Work request -
If a line in the entries includes "Signature", show that line.

[Records from a data source]
--- START ---
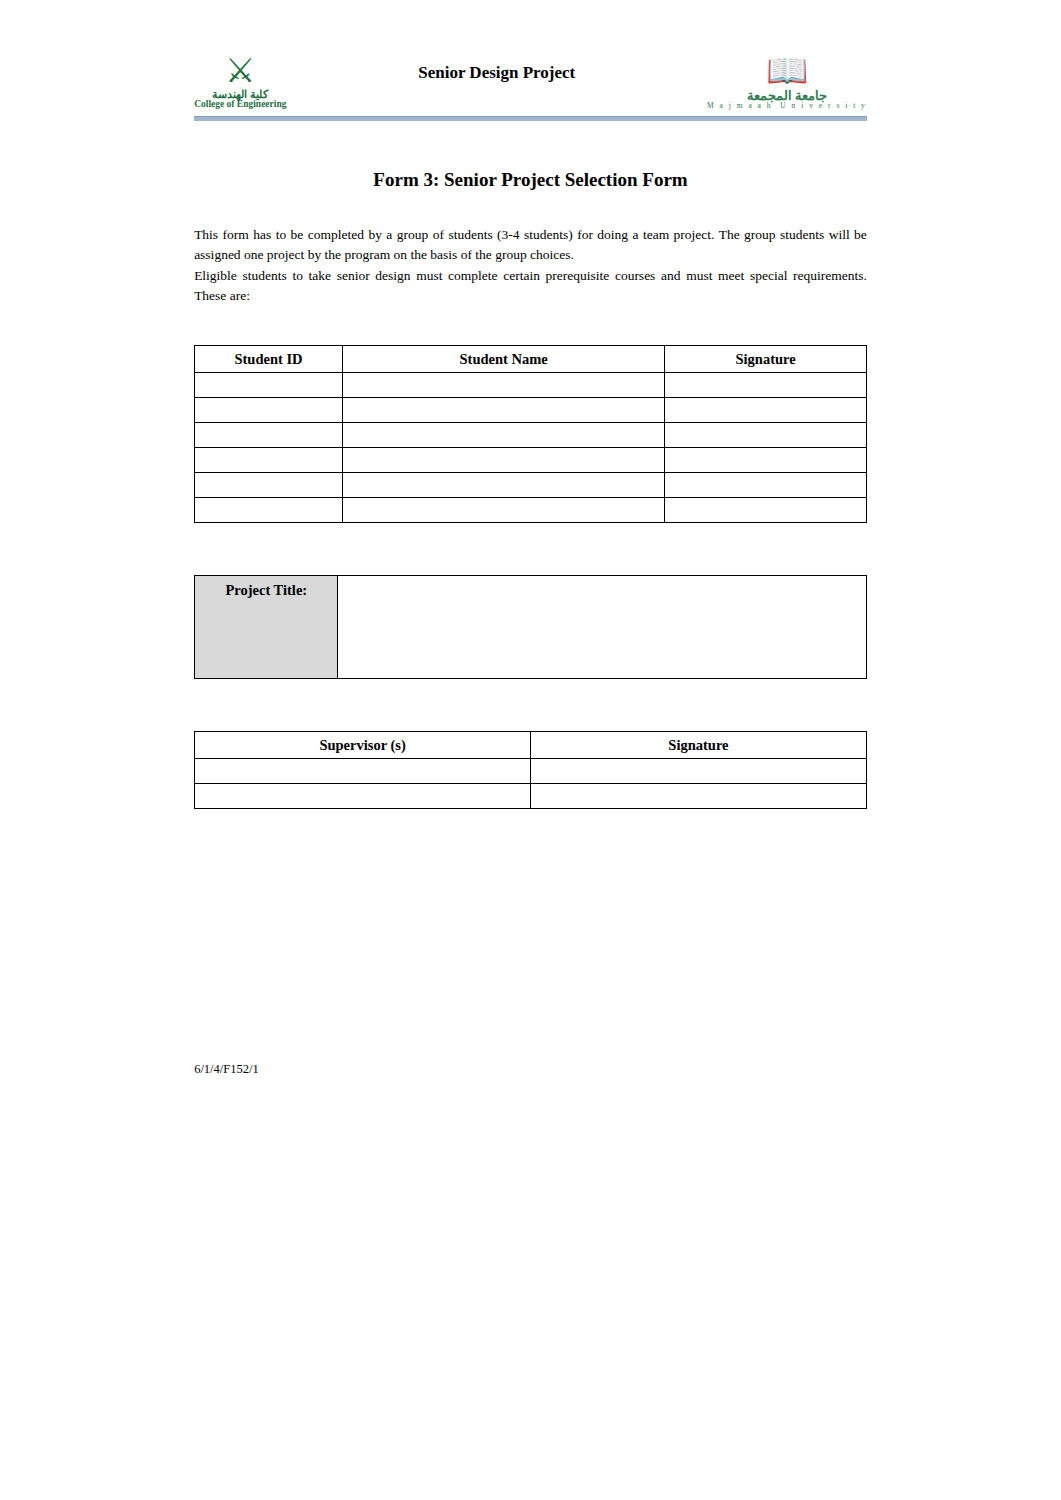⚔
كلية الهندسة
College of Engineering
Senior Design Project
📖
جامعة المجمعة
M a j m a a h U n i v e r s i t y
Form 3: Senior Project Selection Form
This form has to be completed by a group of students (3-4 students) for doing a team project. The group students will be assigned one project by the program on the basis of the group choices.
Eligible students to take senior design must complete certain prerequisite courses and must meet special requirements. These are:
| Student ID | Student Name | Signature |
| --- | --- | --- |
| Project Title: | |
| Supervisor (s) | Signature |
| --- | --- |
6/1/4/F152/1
--- END ---
The completed task -
| Student ID | Student Name | Signature |
| Supervisor (s) | Signature |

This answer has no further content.